### Task description
In the text on pollinator visits to garden plants and oaks, where on the Alyssum montanum flowers were the tiny red mites mostly concentrated?

━━ Text excerpt

Right next to the Veronica in the same bed is this moss phlox. It too has shown to be of interest to hoverflies, but to a lesser extent. Its floral morphology suggests Lepidoptera pollinators, but the presence of this fly contradicts that assumption, unless the fly is eating pollen instead of reaching the nectar. I must dissect one of the flowers to see if I can determine where the nectar is secreted, that is a definitive way to determine the most likely true pollinators. If the nectar is secreted deep down the corona, then it will require a long proboscis to reach it.
|Alyssum montanum 'Mountain gold' with pollen eating mites|
Next to the Phlox that is next to the Veronica is Alyssum montanum. This plant has also been of some interest to syrphid flies. What was really interesting to me was the presence of these tiny red mites, mostly concentrated on the anthers! I had never thought of mites as pollinators (perhaps they are indeed NOT pollinators) but here they are showing great interest in the pollen of these brassicaceous flowers. I strongly doubt their ability to pollinate the flowers, particularly because their small size and there is little reason they would visit the receptive tip of the stigma, let alone with any pollen to deposit onto it.
|Quercus sp. with pollinators??|
The oak trees are leafing out, and the flowers come with the leaves. The male flowers are borne in an inflorescence, specifically a catkin, while the females are tiny acorn-like cones (which upon fertilization will grow into acorns). The male flowers appear high up in the crown, while the female cones appear at almost any position. The trees are primarily wind pollinated. I noticed some movement high up in one of the trees earlier in the week, there appeared to bee bees (or something similar) moving from one branch to another, then another, at long intervals. This is not wasp behavior, so I used the zoom on my camera to get a better look. I combined the photos, and added arrows to highlight what I saw. Number 1 shows the back wings and a thorax of a bee or fly on a cluster of male catkins. Number 2 shows a clearer image of a male catkin. Number 3 shows a bee flying away from a flower cluster. If only the flowers were closer to the ground I could have gotten a clearer shot!

━━━━
━━ Entries provided

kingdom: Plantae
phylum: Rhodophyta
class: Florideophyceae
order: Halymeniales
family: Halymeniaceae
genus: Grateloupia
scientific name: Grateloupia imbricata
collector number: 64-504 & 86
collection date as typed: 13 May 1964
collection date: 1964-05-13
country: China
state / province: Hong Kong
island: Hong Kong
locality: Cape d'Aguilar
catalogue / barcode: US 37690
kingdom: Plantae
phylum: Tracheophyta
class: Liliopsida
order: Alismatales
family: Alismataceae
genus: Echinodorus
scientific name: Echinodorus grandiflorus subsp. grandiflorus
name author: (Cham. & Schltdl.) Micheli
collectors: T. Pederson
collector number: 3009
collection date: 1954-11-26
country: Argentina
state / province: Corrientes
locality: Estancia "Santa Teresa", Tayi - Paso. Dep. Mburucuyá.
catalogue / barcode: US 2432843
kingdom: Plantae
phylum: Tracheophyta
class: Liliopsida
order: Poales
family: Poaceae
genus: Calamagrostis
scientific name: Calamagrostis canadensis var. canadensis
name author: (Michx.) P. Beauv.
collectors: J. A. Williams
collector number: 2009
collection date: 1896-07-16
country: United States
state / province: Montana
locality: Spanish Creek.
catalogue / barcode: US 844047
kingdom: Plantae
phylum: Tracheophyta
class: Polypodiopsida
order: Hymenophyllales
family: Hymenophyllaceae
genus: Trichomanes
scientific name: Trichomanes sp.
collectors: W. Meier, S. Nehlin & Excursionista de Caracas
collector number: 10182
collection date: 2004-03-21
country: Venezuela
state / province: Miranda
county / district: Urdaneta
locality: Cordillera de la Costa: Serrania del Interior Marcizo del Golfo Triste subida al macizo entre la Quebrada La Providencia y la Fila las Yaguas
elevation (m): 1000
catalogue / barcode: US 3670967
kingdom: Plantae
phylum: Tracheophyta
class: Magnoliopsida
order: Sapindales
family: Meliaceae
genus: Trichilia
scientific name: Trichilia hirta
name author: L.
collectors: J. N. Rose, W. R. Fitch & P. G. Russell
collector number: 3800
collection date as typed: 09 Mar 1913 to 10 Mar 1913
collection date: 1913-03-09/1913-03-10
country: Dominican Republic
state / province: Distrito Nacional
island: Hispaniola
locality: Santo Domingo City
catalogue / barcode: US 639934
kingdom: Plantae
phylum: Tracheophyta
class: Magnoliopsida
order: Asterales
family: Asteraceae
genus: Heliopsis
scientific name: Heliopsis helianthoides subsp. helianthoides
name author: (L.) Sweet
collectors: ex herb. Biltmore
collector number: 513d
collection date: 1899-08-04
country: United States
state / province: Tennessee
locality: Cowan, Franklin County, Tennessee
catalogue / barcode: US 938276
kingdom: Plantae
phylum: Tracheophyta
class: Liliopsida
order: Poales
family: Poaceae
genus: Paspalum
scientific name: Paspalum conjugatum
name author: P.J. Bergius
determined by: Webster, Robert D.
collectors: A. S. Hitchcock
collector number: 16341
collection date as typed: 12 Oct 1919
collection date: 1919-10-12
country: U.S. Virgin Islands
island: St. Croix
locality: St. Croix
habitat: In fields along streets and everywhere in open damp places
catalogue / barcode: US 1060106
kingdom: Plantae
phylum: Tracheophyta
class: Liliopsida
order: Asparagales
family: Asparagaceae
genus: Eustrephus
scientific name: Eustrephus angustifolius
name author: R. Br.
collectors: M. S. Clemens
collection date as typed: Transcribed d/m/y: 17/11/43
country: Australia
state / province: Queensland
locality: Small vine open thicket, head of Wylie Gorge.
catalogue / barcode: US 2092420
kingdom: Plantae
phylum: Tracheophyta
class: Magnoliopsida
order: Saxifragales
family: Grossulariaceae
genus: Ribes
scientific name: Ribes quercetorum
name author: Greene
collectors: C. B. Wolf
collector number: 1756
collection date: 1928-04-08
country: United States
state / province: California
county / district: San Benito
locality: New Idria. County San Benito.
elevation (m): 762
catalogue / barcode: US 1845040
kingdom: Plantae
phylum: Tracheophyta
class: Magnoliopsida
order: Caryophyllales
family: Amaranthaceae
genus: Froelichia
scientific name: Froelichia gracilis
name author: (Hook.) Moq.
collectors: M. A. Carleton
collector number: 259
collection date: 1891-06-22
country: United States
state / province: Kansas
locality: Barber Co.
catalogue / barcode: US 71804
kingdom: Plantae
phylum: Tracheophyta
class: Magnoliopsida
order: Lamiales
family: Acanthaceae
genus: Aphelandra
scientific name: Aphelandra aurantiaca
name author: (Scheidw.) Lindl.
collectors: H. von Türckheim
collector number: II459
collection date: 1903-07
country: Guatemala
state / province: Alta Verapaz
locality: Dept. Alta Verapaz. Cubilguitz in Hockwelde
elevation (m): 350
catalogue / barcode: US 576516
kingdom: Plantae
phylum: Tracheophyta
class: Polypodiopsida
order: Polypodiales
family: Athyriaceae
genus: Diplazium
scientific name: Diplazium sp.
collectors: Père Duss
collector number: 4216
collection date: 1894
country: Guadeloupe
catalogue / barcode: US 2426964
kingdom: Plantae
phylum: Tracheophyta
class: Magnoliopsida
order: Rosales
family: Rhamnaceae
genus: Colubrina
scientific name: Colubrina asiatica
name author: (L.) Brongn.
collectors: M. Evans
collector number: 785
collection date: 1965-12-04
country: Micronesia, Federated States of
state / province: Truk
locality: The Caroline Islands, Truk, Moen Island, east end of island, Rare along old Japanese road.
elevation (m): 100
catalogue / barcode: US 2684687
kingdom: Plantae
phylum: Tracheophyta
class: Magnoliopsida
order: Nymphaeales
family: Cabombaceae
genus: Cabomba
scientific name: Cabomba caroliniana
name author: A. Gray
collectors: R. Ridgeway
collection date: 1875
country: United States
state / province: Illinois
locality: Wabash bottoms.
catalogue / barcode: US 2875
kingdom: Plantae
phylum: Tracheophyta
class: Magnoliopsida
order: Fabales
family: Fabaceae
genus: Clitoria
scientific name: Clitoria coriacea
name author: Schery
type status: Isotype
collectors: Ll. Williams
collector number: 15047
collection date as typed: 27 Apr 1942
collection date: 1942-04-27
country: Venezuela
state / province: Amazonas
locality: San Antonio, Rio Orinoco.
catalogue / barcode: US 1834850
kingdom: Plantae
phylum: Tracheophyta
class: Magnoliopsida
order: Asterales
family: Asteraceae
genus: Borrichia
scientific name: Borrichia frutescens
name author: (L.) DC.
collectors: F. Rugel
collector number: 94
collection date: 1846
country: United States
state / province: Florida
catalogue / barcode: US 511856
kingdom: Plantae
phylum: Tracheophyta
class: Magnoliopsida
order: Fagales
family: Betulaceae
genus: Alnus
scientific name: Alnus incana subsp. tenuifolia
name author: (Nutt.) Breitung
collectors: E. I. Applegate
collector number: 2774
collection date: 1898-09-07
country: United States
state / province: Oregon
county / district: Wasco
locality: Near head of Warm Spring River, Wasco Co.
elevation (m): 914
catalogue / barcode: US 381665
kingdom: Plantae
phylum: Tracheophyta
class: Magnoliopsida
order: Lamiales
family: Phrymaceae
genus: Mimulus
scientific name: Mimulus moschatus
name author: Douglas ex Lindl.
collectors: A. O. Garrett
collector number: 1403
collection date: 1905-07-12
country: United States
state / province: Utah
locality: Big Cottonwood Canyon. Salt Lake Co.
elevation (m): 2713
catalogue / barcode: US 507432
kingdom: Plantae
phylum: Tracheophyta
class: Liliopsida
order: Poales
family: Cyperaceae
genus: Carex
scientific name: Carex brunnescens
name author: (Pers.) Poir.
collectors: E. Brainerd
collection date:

━━━━

### Exercise output
On the anthers.